Stacey Johnson-Cosby is well known in south KC for her part in running the South Kansas City Alliance and serving on the Public Improvement Advisory Committee as well as other involvements in the community.

Stacey Johnson-Cosby Runs for City Council

By Samuel Ast

Kansas City has been home to Johnson-Cosby for over 40 years. Her parents, as well as two sisters, served in the United States military for both the Army and Air Force. Though she did not pick up the uniform herself, Johnson-Cosby found other ways to serve her community as an activist, volunteer, and organizer. “I am proud to have three generations of women veterans in my family,” she said.

After graduating from the University of Missouri-Kansas City in 1987 with a degree in Psychology and Communication Studies, Johnson-Cosby became a broker for Reece and Nichols real estate company working in both the Missouri and Kansas markets. Johnson-Cosby attributes her interest in public service to her work in real estate.

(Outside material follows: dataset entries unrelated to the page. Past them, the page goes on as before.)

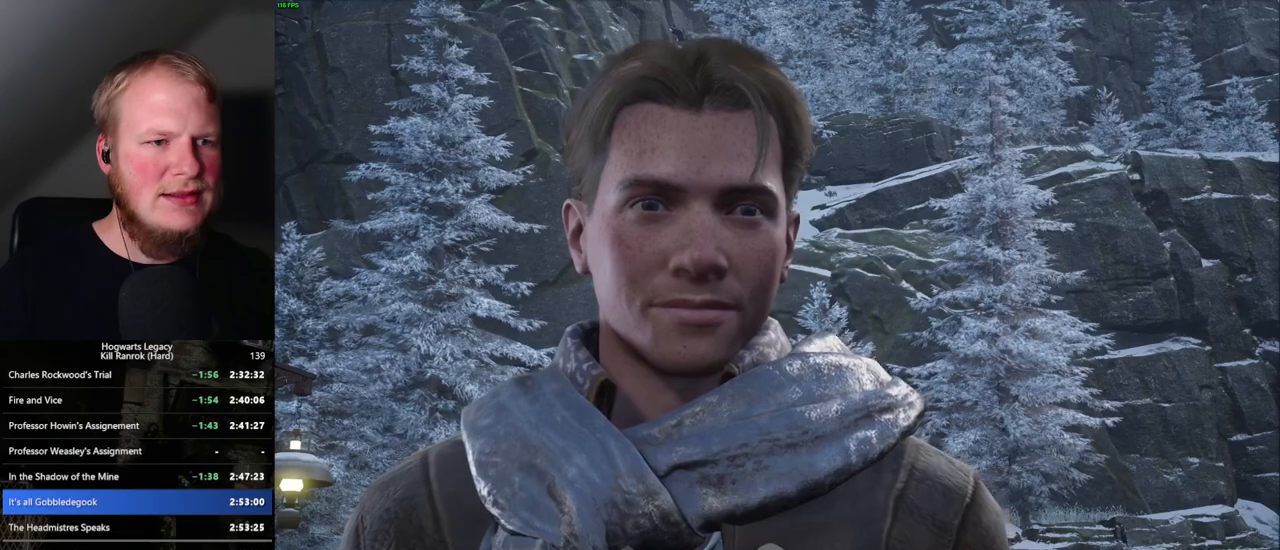
{"keys": [], "mouse": [], "events": [[50, "mouse_wheel", "up"], [50, "q", "down"], [67, "space", "down"], [134, "q", "up"], [134, "space", "up"], [234, "q", "down"], [234, "space", "down"], [284, "mouse_wheel", "down"], [284, "q", "up"], [300, "mouse_wheel", "up"], [317, "space", "up"], [350, "mouse_wheel", "down"], [367, "mouse_wheel", "up"], [384, "q", "down"], [400, "q", "up"]]}
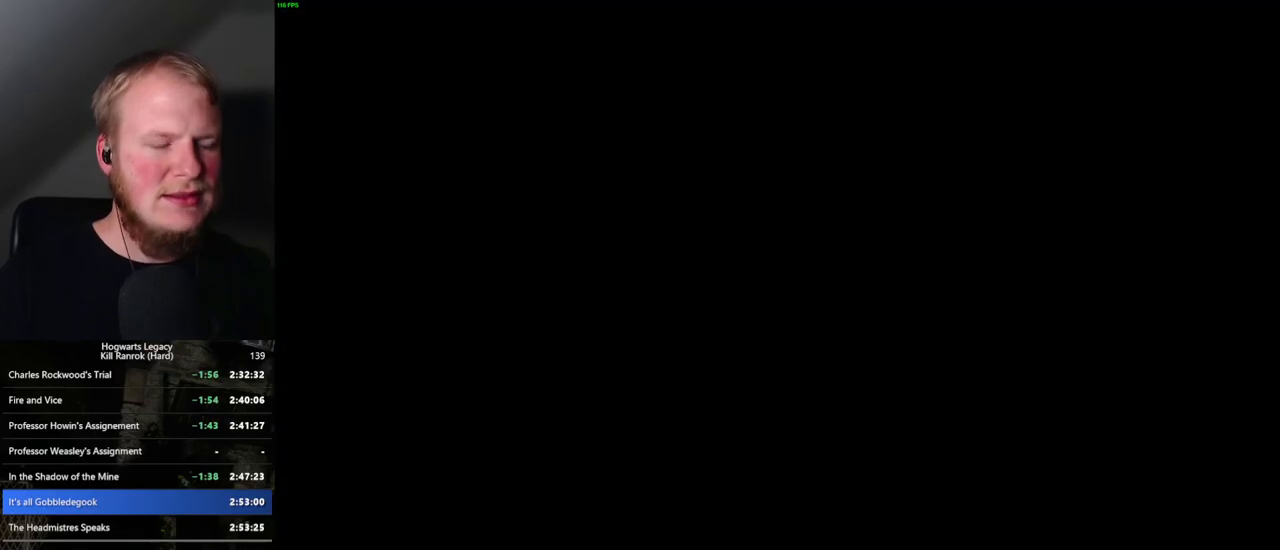
{"keys": ["tab"], "mouse": [], "events": [[134, "tab", "down"]]}
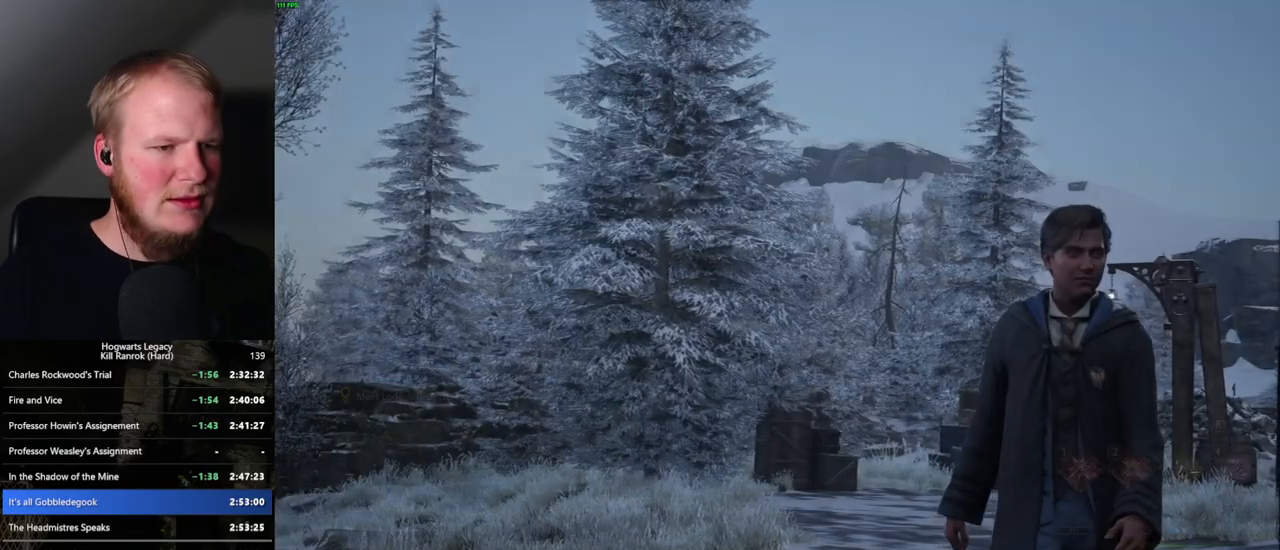
{"keys": ["q", "space"], "mouse": [], "events": [[167, "tab", "up"], [267, "q", "down"], [334, "mouse_wheel", "down"], [434, "mouse_wheel", "up"], [500, "space", "down"]]}
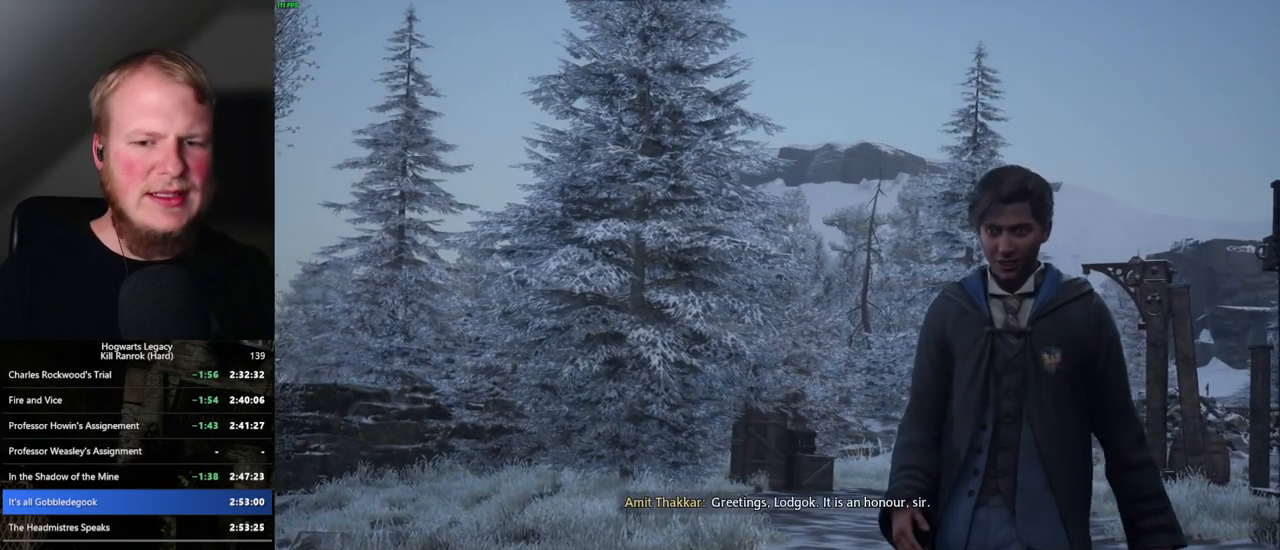
{"keys": ["q"], "mouse": [], "events": [[84, "space", "up"], [100, "q", "up"], [134, "q", "down"], [200, "space", "down"], [234, "q", "up"], [250, "space", "up"], [284, "mouse_wheel", "down"], [350, "mouse_wheel", "up"], [350, "q", "down"], [400, "q", "up"], [400, "space", "down"], [434, "space", "up"], [500, "q", "down"]]}
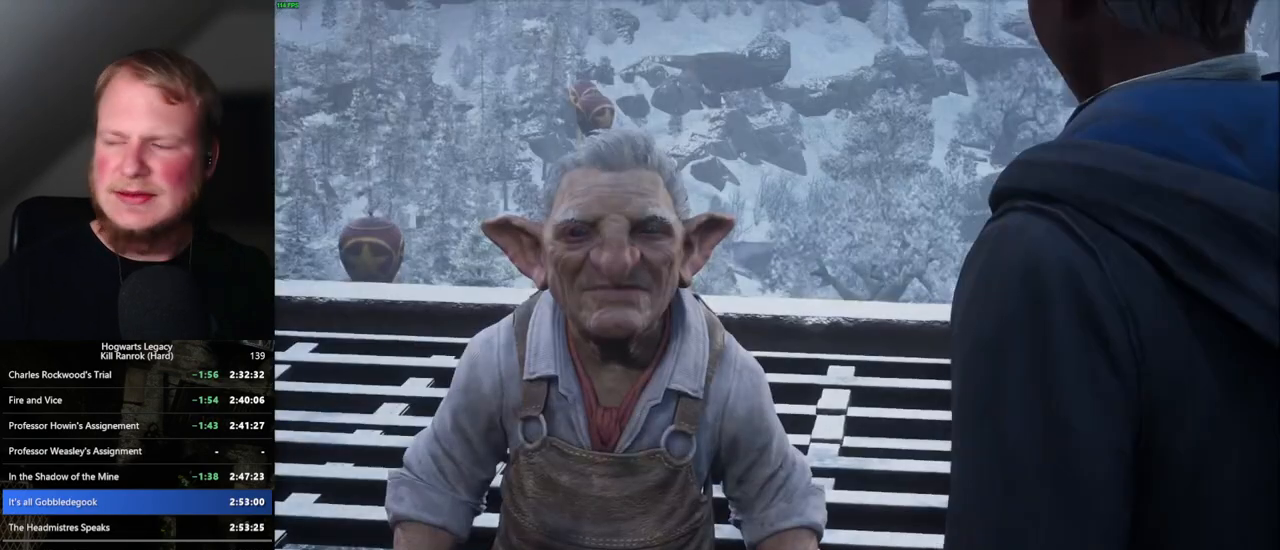
{"keys": ["q", "space"], "mouse": ["wheel"], "events": [[50, "space", "down"], [67, "q", "up"], [84, "space", "up"], [134, "mouse_wheel", "down"], [167, "q", "down"], [200, "mouse_wheel", "up"], [200, "space", "down"], [234, "q", "up"], [250, "space", "up"], [334, "q", "down"], [334, "space", "down"], [400, "q", "up"], [400, "space", "up"], [484, "q", "down"], [500, "mouse_wheel", "down"], [500, "space", "down"]]}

In addition to her work as a real estate agent, Johnson-Cosby has shown a proclivity for volunteer work and community activism. In 2011, along with John Sharp, she formed the South Kansas City Alliance, a coalition of neighborhood organizations, non-profits, and business leaders that she describes as “an effective link between government, neighborhoods, businesses, developers, and economic development engines.”

The topic of redevelopment–and Kansas City’s changing economic landscape– comes up frequently not only during the city’s mayoral debates but also when looking at budgetary issues and the granting of tax incentives for new construction projects throughout the city. Johnson-Cosby believes that the city needs a clear and transparent plan that produces public confidence in Kansas City’s overall development strategy.

Johnson-Cosby is quick to emphasize the need for increased public scrutiny of new projects moving forward. “We need citizen input working along with developers at the same table to determine what types of development projects are wanted in the neighborhoods,” she said. “Working together collaboratively early on in the process avoids the potentially adversarial tone that exists on many projects now.” As far as tax incentives go, Johnson-Cosby said that the city “needs to carefully judge each development project and the particular tax tool on its own merit.”

Though much of her professional experience centers around her work in real estate, Johnson-Cosby has taken an interest in addressing issues of public safety and has taken action that she hopes will help to alleviate homelessness in the Kansas City area, specifically among students in the Hickman Mills and Center school districts.

Stacey Johnson-Cosby helped launch Impact, a campaign to reduce student homelessness in the Hickman Mills and Center school districts. Here she is joined by organizers Linda Brotten and Mark Potter. Photo by Kathy  Feist.

Johnson-Cosby serves on the leadership of two projects, Impact Center Schools and Impact Hickman Mills, that aim to eliminate the population of homeless students, currently numbering 700, in both districts. “Hopefully, by stabilizing families and making sure students and families have hope, housing, and food stability, we can see the tide turn as the families are permanently housed with access to supportive services surrounding them.”

As far as Kansas City’s stubbornly high levels of violent crime and lack of trust in police go, Johnson-Cosby will tell you that she is a proponent of community policing and other police outreach efforts, asserting that “if people continue to see the officers in the community and have positive interactions with them, hopefully, the trust will follow at some point.”

On issues related to housing, Johnson-Cosby believes many problems stem from what she considers a faulty regulatory environment. She recounted conversations she has had about the issue, recollecting that “many developers and investors tell me personally that they don’t want to do business in our city because of the cumbersome regulations and inconsistent enforcement of codes, policies, and permitting processes.” Johnson-Cosby mentioned that she has specific ideas based on these conversations of “how to start unraveling the red tape” in order to “open up our city to much-needed development,” though she did not explicitly list any of her ideas.

Other priorities for Johnson-Cosby, if elected, include making sure that citizens have a greater voice in local government, expanding access to early childhood education, and making sure the KCI terminal project moves forward in a responsible, transparent way.

“I recognize that there are others who are out here doing hard work along with me as volunteers building our city community by community, and I want to be their voice and welcome their good ideas for improving our city,” she said.

Johnson-Cosby also currently serves as Councilman Scott Taylor’s Public Improvement Advisory Committee (PIAC) representative. This committee’s main function is to solicit public input and make recommendations primarily regarding neighborhood, infrastructure projects prior to the adoption of Kansas City’s annual budgets. She was appointed to the position by Taylor in 2009.

Johnson-Cosby, who identifies herself as Independent, is one of two women running to represent the 6th District at-large on the Kansas City Council. The seat is currently held by Councilman Scott Taylor, who is a candidate for mayor. Councilman Taylor is barred from running for re-election in 2019, as he has already served two consecutive terms. Incumbent Councilman Kevin McManus, also from the 6th District, is running for a second term unopposed. Kansas City’s municipal general election is on June 18.